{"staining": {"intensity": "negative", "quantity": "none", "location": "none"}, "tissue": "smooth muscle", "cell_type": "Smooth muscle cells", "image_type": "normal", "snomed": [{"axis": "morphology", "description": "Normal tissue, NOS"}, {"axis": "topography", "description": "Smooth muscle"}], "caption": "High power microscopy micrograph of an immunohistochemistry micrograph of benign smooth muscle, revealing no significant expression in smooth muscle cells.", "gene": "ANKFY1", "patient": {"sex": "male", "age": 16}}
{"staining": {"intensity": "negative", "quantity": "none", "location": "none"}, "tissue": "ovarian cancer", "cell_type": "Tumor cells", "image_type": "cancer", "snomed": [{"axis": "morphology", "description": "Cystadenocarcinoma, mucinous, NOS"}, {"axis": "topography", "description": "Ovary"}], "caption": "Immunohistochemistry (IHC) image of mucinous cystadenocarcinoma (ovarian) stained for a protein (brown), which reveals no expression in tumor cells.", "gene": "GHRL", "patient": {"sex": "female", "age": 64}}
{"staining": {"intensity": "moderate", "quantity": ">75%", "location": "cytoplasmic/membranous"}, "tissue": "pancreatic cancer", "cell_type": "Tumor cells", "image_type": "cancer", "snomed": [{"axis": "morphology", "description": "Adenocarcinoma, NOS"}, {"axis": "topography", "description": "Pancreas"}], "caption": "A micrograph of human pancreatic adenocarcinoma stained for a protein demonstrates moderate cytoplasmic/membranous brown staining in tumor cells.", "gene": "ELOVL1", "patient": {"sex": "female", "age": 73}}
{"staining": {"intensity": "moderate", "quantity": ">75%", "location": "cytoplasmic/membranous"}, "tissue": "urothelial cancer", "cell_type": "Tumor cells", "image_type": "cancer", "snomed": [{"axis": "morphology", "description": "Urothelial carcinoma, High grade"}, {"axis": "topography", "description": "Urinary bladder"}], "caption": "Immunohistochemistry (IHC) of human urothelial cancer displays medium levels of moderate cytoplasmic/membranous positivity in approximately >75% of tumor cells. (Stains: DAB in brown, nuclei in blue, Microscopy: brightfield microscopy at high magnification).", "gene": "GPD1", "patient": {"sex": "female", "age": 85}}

What is being asked >>
In full and word for word, give the listing above again.

Reply to the exercise >>
{"staining": {"intensity": "negative", "quantity": "none", "location": "none"}, "tissue": "smooth muscle", "cell_type": "Smooth muscle cells", "image_type": "normal", "snomed": [{"axis": "morphology", "description": "Normal tissue, NOS"}, {"axis": "topography", "description": "Smooth muscle"}], "caption": "High power microscopy micrograph of an immunohistochemistry micrograph of benign smooth muscle, revealing no significant expression in smooth muscle cells.", "gene": "ANKFY1", "patient": {"sex": "male", "age": 16}}
{"staining": {"intensity": "negative", "quantity": "none", "location": "none"}, "tissue": "ovarian cancer", "cell_type": "Tumor cells", "image_type": "cancer", "snomed": [{"axis": "morphology", "description": "Cystadenocarcinoma, mucinous, NOS"}, {"axis": "topography", "description": "Ovary"}], "caption": "Immunohistochemistry (IHC) image of mucinous cystadenocarcinoma (ovarian) stained for a protein (brown), which reveals no expression in tumor cells.", "gene": "GHRL", "patient": {"sex": "female", "age": 64}}
{"staining": {"intensity": "moderate", "quantity": ">75%", "location": "cytoplasmic/membranous"}, "tissue": "pancreatic cancer", "cell_type": "Tumor cells", "image_type": "cancer", "snomed": [{"axis": "morphology", "description": "Adenocarcinoma, NOS"}, {"axis": "topography", "description": "Pancreas"}], "caption": "A micrograph of human pancreatic adenocarcinoma stained for a protein demonstrates moderate cytoplasmic/membranous brown staining in tumor cells.", "gene": "ELOVL1", "patient": {"sex": "female", "age": 73}}
{"staining": {"intensity": "moderate", "quantity": ">75%", "location": "cytoplasmic/membranous"}, "tissue": "urothelial cancer", "cell_type": "Tumor cells", "image_type": "cancer", "snomed": [{"axis": "morphology", "description": "Urothelial carcinoma, High grade"}, {"axis": "topography", "description": "Urinary bladder"}], "caption": "Immunohistochemistry (IHC) of human urothelial cancer displays medium levels of moderate cytoplasmic/membranous positivity in approximately >75% of tumor cells. (Stains: DAB in brown, nuclei in blue, Microscopy: brightfield microscopy at high magnification).", "gene": "GPD1", "patient": {"sex": "female", "age": 85}}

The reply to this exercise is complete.